I’ve always wondered about those all girly jobs in PR or cosmetic industries where you only work with women and talk mostly about anorexia or the latest under eye concealer. Sure, you can trade gossip on the J. Sisters bikini wax techniques, but what’s the fun in getting dressed up for work if no one’s around to appreciate the gold-flecked body powder you’ve tossed down your cleavage ? A fun and frisky flirt is what every girl needs and don’t fool yourself, you can still get ahead that way.
I’ve now reached the age where I can call anyone "honey" or "cutie" without fear of sexual harassment, but in truth I’ve flirted throughout my career and it never boomeranged because I was also smart and a master at sizing up political potholes.
During the first summer I worked for Helen Gurley Brown at Cosmopolitan magazine, Bill Clinton was running for president and making the rounds of New York fundraisers one of which was being held on a sweaty August night in my apartment building. Blonde and tan wearing a white t-shirt and red shorts, I stood in the lobby holding Otis, my King Charles spaniel. Clinton and I ended up alone without the ubiquitous security detail but with him petting my dog.

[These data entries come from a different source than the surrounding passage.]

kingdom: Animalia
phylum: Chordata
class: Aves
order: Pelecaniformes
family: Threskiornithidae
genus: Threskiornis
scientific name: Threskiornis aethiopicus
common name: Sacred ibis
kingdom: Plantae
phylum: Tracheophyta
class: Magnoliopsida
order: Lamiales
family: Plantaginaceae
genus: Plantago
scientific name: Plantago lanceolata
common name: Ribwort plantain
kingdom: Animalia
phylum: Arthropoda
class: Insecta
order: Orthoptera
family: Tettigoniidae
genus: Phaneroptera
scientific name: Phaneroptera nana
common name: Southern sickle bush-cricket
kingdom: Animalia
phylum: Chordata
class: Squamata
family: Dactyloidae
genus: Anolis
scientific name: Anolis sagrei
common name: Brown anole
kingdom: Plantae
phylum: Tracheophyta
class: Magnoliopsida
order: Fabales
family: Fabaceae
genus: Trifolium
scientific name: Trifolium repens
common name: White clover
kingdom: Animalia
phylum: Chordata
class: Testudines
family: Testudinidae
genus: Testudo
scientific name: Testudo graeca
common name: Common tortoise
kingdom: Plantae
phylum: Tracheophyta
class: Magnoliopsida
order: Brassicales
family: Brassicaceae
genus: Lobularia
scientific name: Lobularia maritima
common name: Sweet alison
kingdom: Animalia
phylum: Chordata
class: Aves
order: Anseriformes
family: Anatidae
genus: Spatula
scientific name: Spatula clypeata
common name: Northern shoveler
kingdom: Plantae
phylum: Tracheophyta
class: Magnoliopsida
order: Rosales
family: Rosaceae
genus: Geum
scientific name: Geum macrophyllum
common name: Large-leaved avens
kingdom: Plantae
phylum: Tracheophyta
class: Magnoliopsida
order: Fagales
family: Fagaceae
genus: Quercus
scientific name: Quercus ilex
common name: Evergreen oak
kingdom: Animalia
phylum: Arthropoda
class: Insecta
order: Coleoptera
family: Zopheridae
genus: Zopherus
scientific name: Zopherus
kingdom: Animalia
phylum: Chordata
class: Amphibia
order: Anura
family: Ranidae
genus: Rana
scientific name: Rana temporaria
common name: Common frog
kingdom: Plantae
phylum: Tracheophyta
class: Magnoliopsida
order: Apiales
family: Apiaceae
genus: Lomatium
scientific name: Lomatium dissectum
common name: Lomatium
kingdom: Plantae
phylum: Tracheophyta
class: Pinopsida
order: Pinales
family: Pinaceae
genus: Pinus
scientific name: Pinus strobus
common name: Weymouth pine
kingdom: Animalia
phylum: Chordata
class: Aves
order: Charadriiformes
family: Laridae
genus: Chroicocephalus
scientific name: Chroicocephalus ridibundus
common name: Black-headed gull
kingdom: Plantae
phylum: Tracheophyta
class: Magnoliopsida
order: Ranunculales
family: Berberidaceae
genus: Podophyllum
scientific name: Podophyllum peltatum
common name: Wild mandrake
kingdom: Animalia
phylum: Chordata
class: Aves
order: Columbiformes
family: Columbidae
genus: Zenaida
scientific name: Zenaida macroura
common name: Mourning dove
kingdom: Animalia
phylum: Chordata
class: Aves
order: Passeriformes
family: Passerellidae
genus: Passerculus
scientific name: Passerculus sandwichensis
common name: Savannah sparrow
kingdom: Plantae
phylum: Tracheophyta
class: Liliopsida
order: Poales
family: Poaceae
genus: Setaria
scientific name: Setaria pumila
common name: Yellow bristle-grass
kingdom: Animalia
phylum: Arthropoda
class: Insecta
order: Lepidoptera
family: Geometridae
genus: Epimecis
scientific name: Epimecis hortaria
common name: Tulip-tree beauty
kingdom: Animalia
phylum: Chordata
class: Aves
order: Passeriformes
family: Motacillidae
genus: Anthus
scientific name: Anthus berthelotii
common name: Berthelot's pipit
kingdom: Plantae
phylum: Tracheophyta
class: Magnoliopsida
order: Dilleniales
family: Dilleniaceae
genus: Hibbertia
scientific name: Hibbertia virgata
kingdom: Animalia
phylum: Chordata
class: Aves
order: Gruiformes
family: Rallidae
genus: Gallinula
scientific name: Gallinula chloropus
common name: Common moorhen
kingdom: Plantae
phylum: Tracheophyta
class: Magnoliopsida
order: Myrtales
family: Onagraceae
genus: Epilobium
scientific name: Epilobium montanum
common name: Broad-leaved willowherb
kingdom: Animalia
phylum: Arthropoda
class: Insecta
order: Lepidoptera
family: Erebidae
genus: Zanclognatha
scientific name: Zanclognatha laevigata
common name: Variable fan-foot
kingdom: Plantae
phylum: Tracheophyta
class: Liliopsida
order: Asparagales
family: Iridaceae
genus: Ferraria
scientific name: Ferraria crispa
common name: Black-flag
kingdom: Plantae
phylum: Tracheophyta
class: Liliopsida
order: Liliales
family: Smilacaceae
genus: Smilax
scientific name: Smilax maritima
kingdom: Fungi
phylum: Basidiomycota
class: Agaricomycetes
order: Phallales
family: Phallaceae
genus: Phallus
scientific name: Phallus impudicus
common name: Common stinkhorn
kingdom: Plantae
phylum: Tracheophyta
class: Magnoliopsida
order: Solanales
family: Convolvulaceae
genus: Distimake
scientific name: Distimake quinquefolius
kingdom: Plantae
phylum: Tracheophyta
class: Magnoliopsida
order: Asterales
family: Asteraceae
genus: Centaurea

And, as I recall, me. His hand started the downstroke on the fur and ended on my t-shirt. HGB was so proud of my escapade; I was her ultimate Cosmo girl, though she would have given me the Nobel Prize had I taken it one step further. It was a flirt all in the name of investigative journalism.Pretty and smart is still an unbeatable work combination. I know one big city mayor who used to run a high profile company and only wanted pretty girls around his bullpen. The overweight young woman whose bra straps always showed, and who had the unfortunate habit of burping out loud, lasted minutes before being moved quickly to another floor.